WALA [6] supports a common intermediate form (Common Abstract Syntax Tree), from which multiple additional IRs (e.g., CFGs and SSA-form) can be generated, and multiple analyses can be performed that use these IRs. Thus, this is similar to the package approach, but supports a multiplicity of analyses.
In contrast to the package approach, TSL provides a domain-specific language for instruction-set specification. With this approach, the ISS developer concentrates on specifying the concrete operational semantics of his language, using TSL, and a multiplicity of analyzers are then created automatically. Analysis developers can incorporate different analysis packages into the TSL framework by implementing appropriate abstract operations that overapproximate the semantics of a fixed set of TSL operations (that have a well-defined semantics). (Any of the aforementioned packages could be used for creating TSL-based analyses; currently, WPDS++ is used for all of the TCstyle analyzers that have been developed for use with TSL so far.)
There are two analysis systems, TVLA [5] and the optimizer flow-function inference system developed by Rice et al. [36] , in which sound analysis transformers are generated automatically from the concrete operational semantics, plus a specification of the abstraction (either via the abstraction function (TVLA) or the concretization function (Rice et al.)). In our system, we rely on the analysis developer to supply sound abstract operations.

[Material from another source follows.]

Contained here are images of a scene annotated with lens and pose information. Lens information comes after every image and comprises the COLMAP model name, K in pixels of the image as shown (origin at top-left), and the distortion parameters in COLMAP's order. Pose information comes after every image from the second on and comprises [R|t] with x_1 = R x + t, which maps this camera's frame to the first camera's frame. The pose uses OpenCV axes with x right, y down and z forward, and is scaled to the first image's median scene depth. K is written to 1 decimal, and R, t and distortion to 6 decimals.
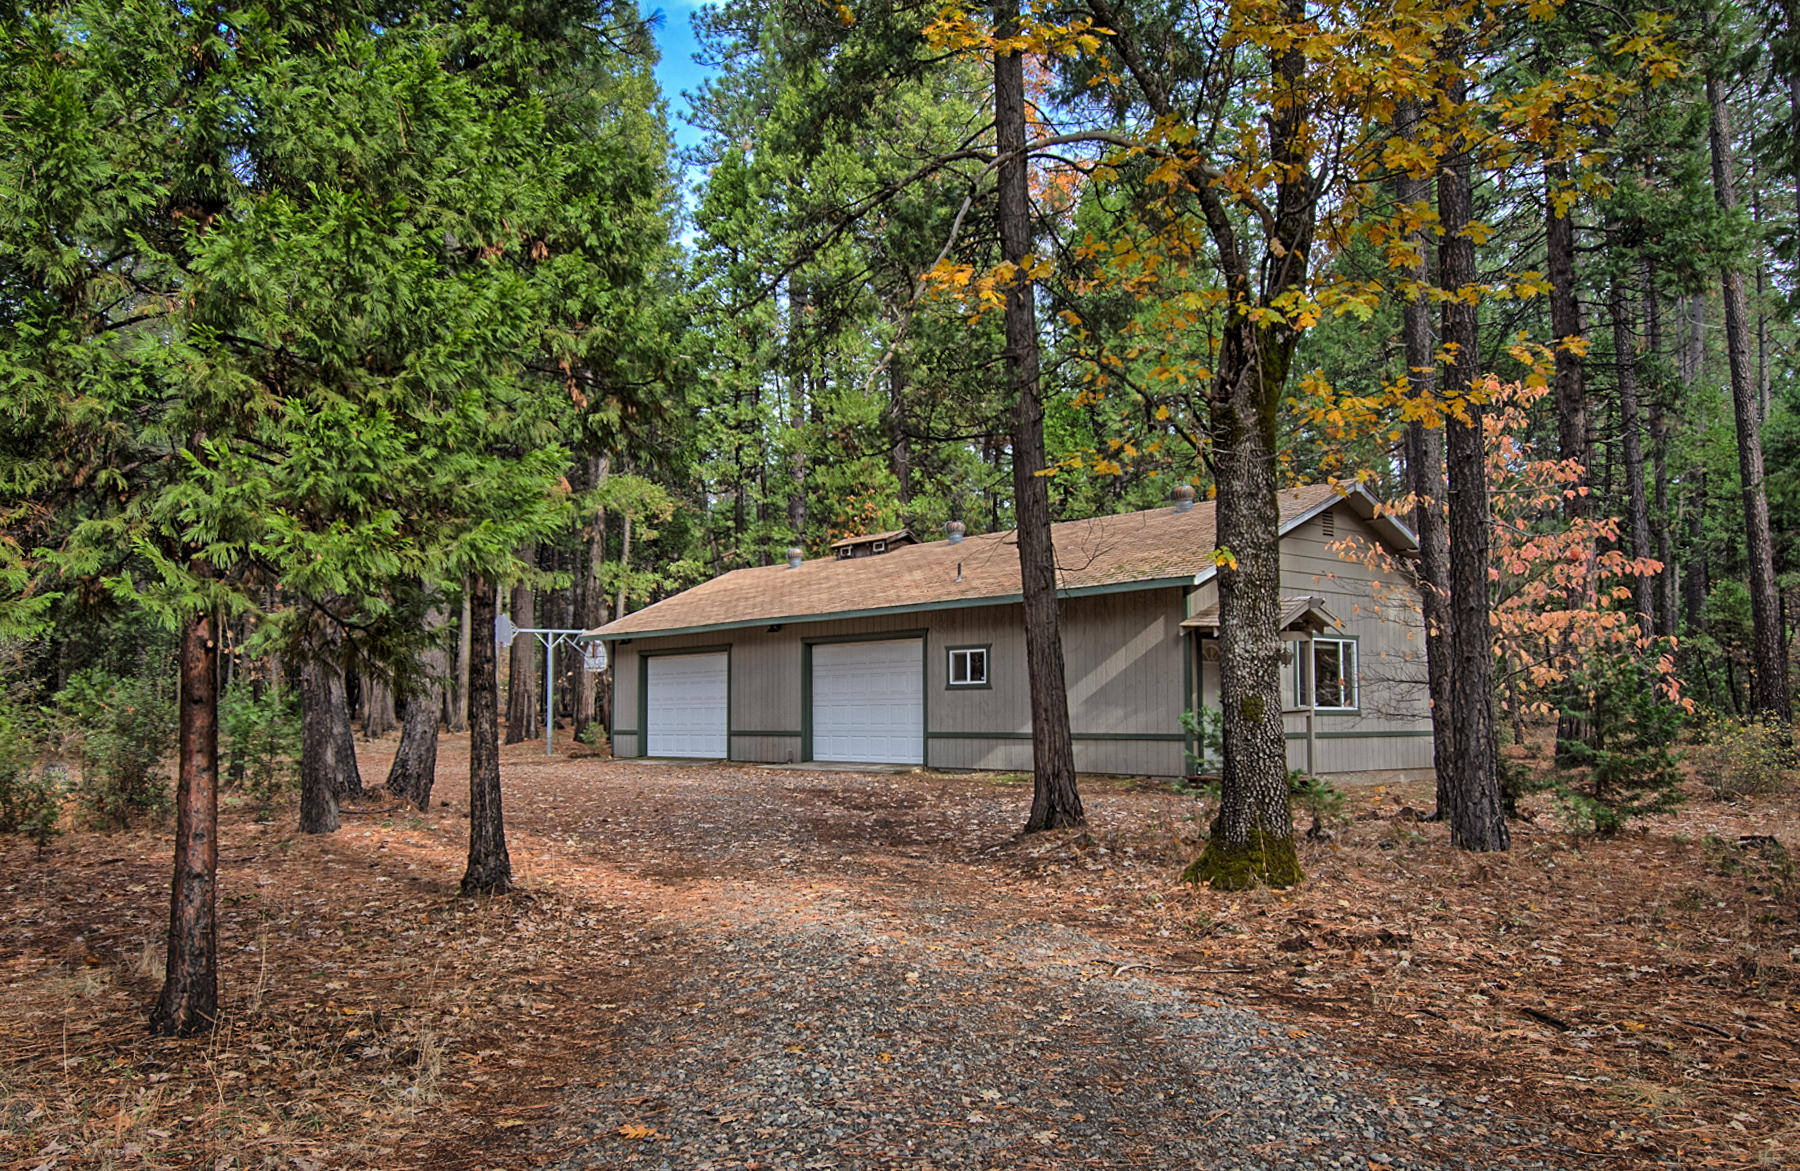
lens RADIAL K [[1480.9, 0, 900.0], [0, 1480.9, 585.5], [0, 0, 1]] dist [0.003514, 0.000232]
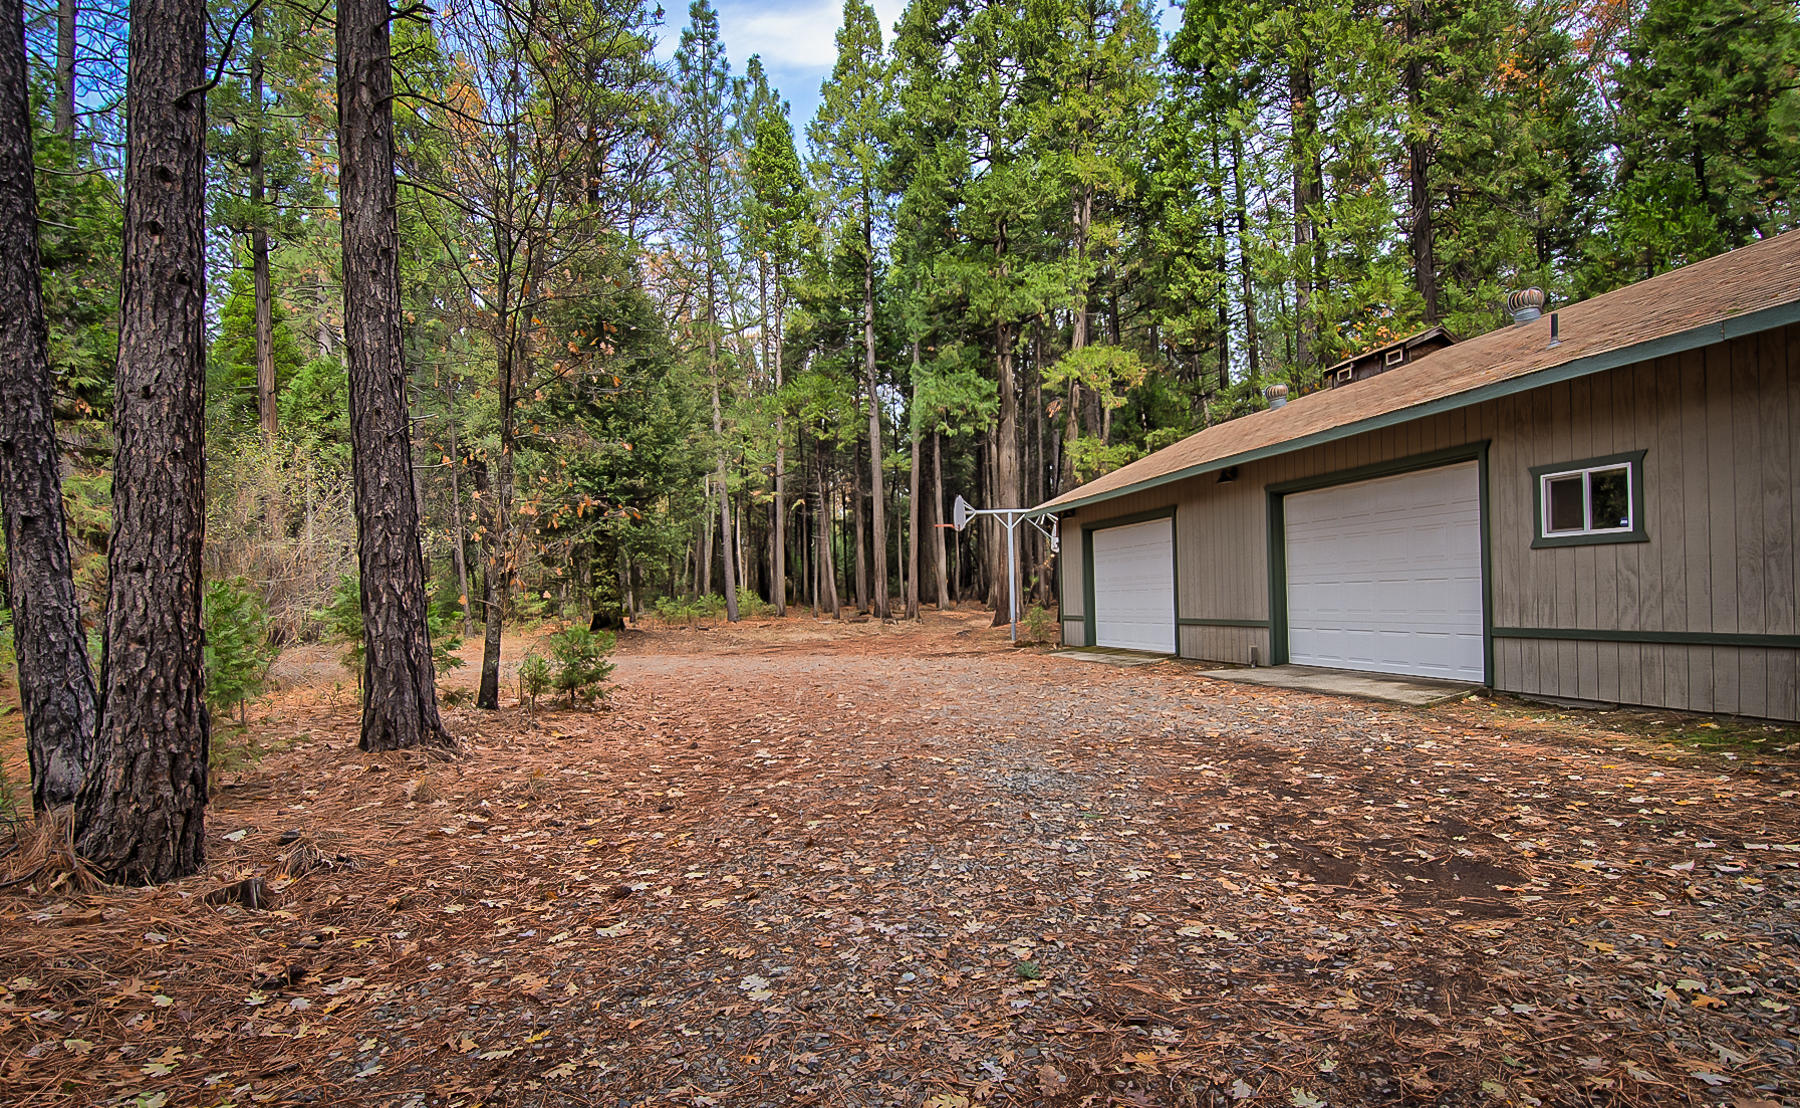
lens RADIAL K [[929.4, 0, 902.5], [0, 929.4, 604.1], [0, 0, 1]] dist [-0.000523, -0.000437]
pose [[0.869178, -0.014957, -0.494273, -0.001057], [0.065624, 0.994191, 0.085314, 0.041526], [0.490126, -0.106590, 0.865110, 0.530255]]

While this places an additional burden on developers, once an analysis is developed it can be used with each instruction set specified in TSL. Moreover, -The analyses that we support are much more efficient than those that can be created with TVLA and apply to our intended domain of application (low-level code). -Some of the analyses that we use, such as ARA [28] , appear to be beyond the power of the heuristics-based transformer-generation methods developed by Rice et al.
The development of methods for creating abstract transformers from a specification of the abstraction or concretization function (à la [5] and [36] ) is left for future research.